BEGIN Extract

News | 4 min read
New brewery planned for Scott’s Addition
June 12, 2015
News | 4 min read
June 12, 2015
Another brewery is coming to Scott’s Addition.
The Veil Brewing Co. has signed a lease for the 11,000-square-foot building at 1301 Roseneath Road, just north of West Broad Street. The building most recently was used as Unity Baptist Church.
Co-owners Dustin Durrance, Dave Michelow and Matt Tarpey anticipate opening the brewery by November.
They have ordered brewing equipment and applied for approval from the federal Alcohol and Tobacco Tax and Trade Bureau.
They also have lined up financing. Between Durrance and Michelow, they raised the necessary capital and brought on five silent partners in just a week.
“We want to bring something unique to Virginia,” Durrance said, “and the key for us is getting Matt’s talents.”
The focus of the brewery, they said, is Tarpey, who is the head brewer.
“I would never have had the idea to start a brewery if it weren’t for Matt,” said Durrance, who initially met Tarpey through Richmond musician and beer aficionado Dave Witte. “Matt is the driving force behind this whole thing.”
When Durrance learned that Tarpey and his wife, Michelle, needed to return to Virginia to be closer to her parents, the idea of a brewery began to percolate. They had been living in Vermont.
“I’d never had any interest in starting my own brewery,” Tarpey admits. “I’d been involved with startups and brewers that were expanding, and I’d watch them chain smoking and pulling their hair out. … I wanted to enjoy my life and sleep well at night.”
If beer names “Heady Topper” or “Cantillon” make you salivate, you will appreciate the beer program planned for The Veil Brewing: Tarpey’s résumé sparkles with hop and sour credentials.

END Extract
BEGIN Raw data

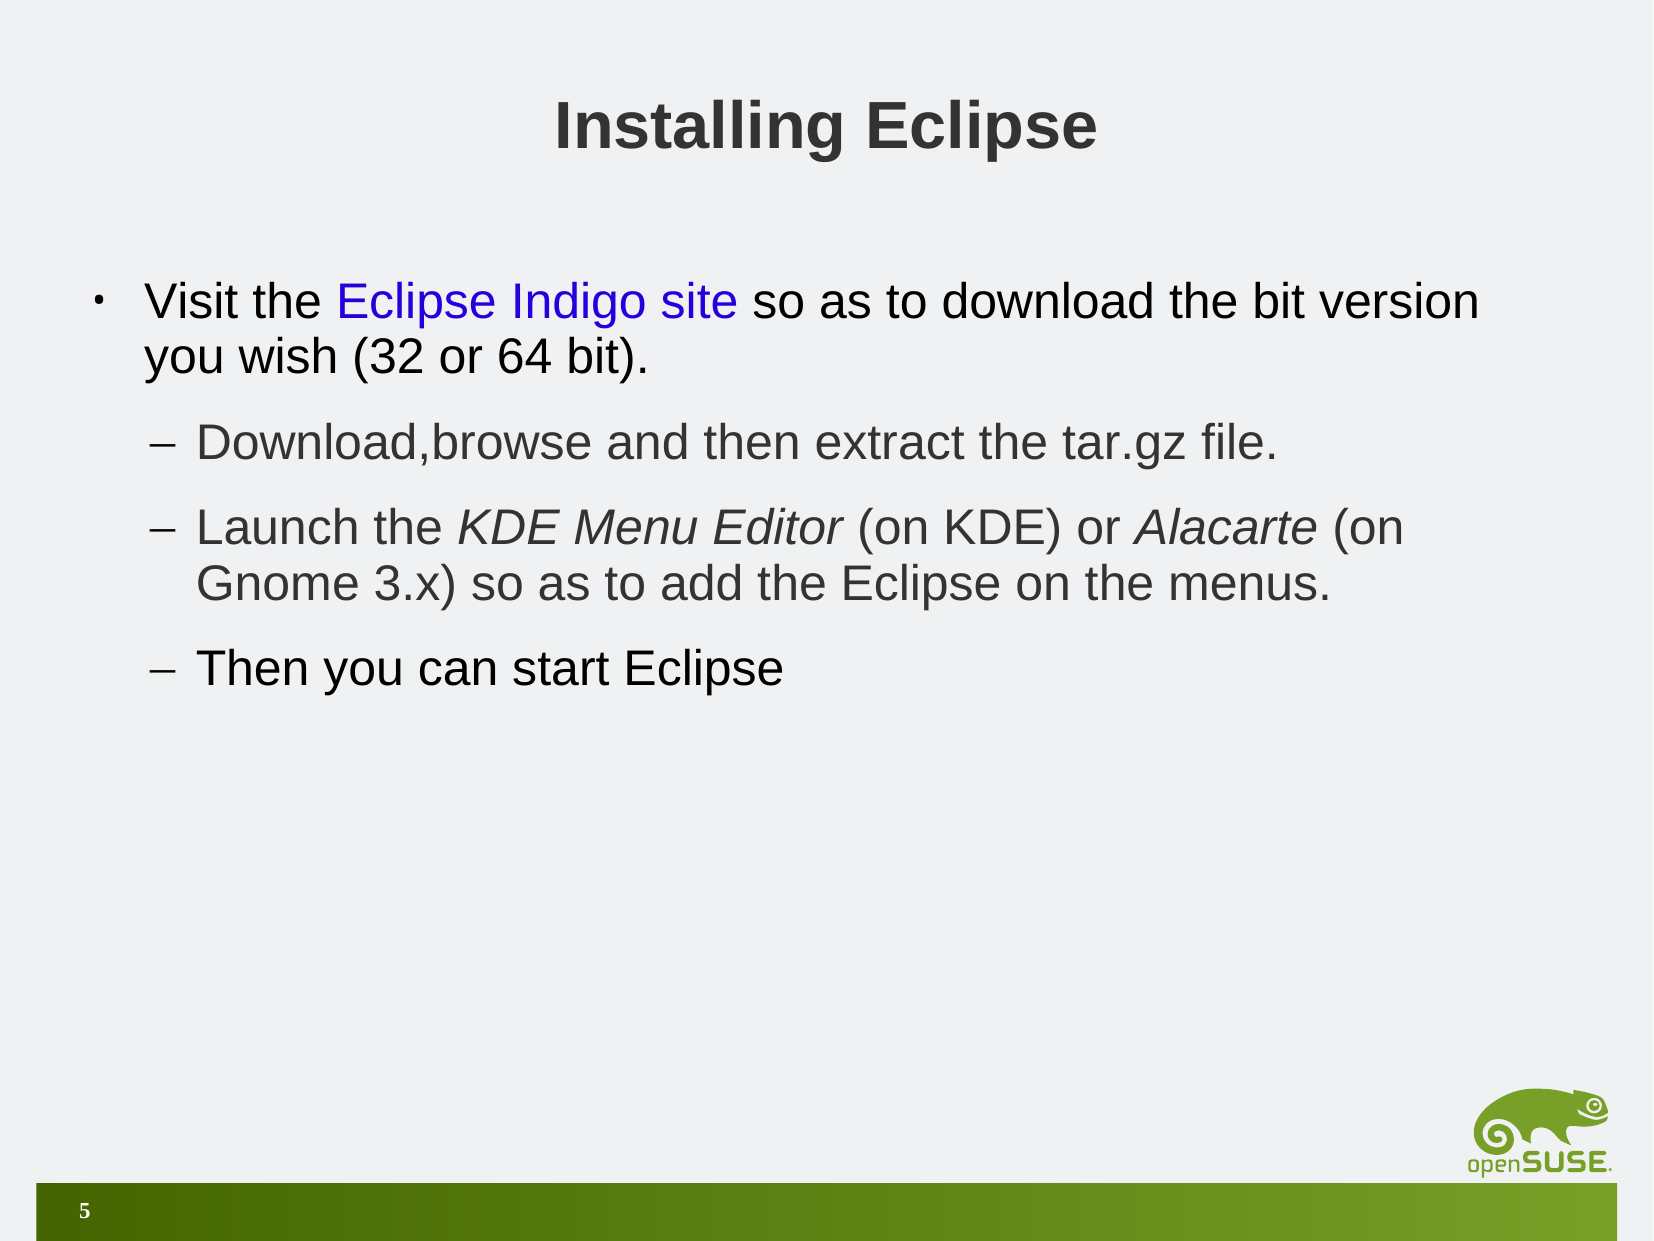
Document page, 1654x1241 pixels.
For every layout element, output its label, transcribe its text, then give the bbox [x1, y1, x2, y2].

END Raw data

◆ Requirement ◆
Quote verbatim the passage of the brewery article above that opens with the words containing "The Veil Brewing Co." and closes with "and Trade Bureau.".

◆ Complete answer ◆
The Veil Brewing Co. has signed a lease for the 11,000-square-foot building at 1301 Roseneath Road, just north of West Broad Street. The building most recently was used as Unity Baptist Church.
Co-owners Dustin Durrance, Dave Michelow and Matt Tarpey anticipate opening the brewery by November.
They have ordered brewing equipment and applied for approval from the federal Alcohol and Tobacco Tax and Trade Bureau.